Submission deadline: 2026-04-21 23:59

Requirements:

  1. 5-stage multi-agent architecture diagram (roles, artifacts, gates included)
  2. JSON schema definitions for inter-agent artifacts (minimum 3 types)
  3. Dependency DAG design and parallelization tier analysis
  4. Validation gate checklist (per phase)
  5. Error recovery strategy document (3 scenarios)

  1. Multi-Agent SDLC = role separation + structured handoffs + gated validation: The core is not simply running multiple agents, but assigning each agent a clear role and artifact contract.
  2. Bag of agents is harmful: DeepMind research — an unstructured agent collection amplifies errors 17.2×. Central coordination reduces this to 4.4×.
  3. The harness matters as much as the model: On SWE-Bench Pro, the same model shows a 10-percentage-point performance difference depending on scaffolding.
  4. Artifacts replace messages: Instead of direct messages between agents, structured files (requirement.md, TASK-xxx.md, pipeline-state.json) carry the handoffs.
  5. Gated pipeline: A validation gate at each phase transition. Maximum 3 retries before human escalation.
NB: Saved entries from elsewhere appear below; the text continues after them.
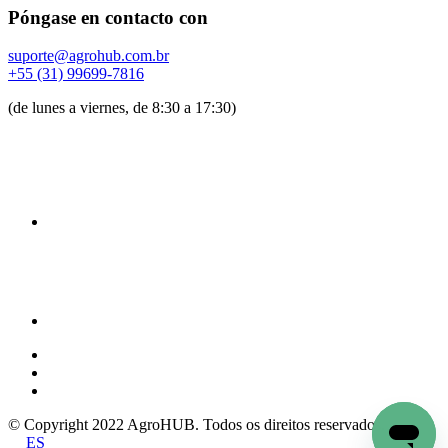
Póngase en contacto con
suporte@agrohub.com.br
+55 (31) 99699-7816
(de lunes a viernes, de 8:30 a 17:30)
© Copyright 2022 AgroHUB. Todos os direitos reservados.
ES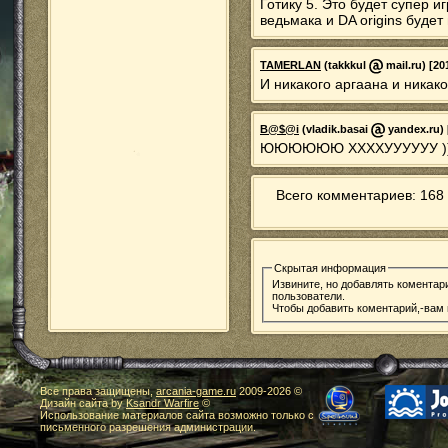
Готику 5. Это будет супер и
ведьмака и DA origins буде
TAMERLAN
(takkkul
mail.ru) [20
И никакого аргаана и никак
B@$@i
(vladik.basai
yandex.ru) 
ЮЮЮЮЮЮ ХХХХУУУУУУ ))))
Всего комментариев: 168 
Скрытая информация
Извините, но добавлять коментар
пользователи.
Чтобы добавить коментарий,-вам
Все права защищены,
arcania-game.ru
2009-
2026 ©
Дизайн сайта by
Ksandr Warfire
©
Использование материалов сайта возможно только с
письменного разрешения администрации.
  6. Parallelization is controlled by the dependency DAG: Tier 0 (no dependencies) runs in parallel; Tier N (waits for Tier N-1) runs sequentially.
  7. Knowledge management completes the feedback loop: The domain/component tags in LESSON files automatically inject past lessons into future specs and architectures.
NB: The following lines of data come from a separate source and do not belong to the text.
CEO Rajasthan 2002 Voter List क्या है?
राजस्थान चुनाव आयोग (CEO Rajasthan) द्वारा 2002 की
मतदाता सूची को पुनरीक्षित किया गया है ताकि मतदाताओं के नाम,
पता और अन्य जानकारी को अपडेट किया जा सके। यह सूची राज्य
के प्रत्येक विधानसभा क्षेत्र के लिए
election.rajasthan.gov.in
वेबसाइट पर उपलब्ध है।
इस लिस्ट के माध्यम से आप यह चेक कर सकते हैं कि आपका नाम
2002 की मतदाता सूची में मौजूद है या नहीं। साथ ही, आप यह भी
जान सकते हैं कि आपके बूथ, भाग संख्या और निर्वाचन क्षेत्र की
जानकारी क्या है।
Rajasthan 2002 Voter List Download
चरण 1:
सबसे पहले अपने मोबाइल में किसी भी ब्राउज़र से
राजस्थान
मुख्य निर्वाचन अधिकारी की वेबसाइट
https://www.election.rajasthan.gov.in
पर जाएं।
  8. 3-layer protocol stack: MCP (agent↔tools) + A2A (agent↔agent) + AG-UI (agent↔user) = the TCP/IP of agentic AI. MCP transitioning to Streamable HTTP (SSE deprecated 2026-06-30).
  9. Managed Agents as a third option: Anthropic cloud-hosted ($0.08/session-hour). Full pipeline (custom) vs native tools (lightweight) vs Managed Agents (enterprise) — a three-way spectrum.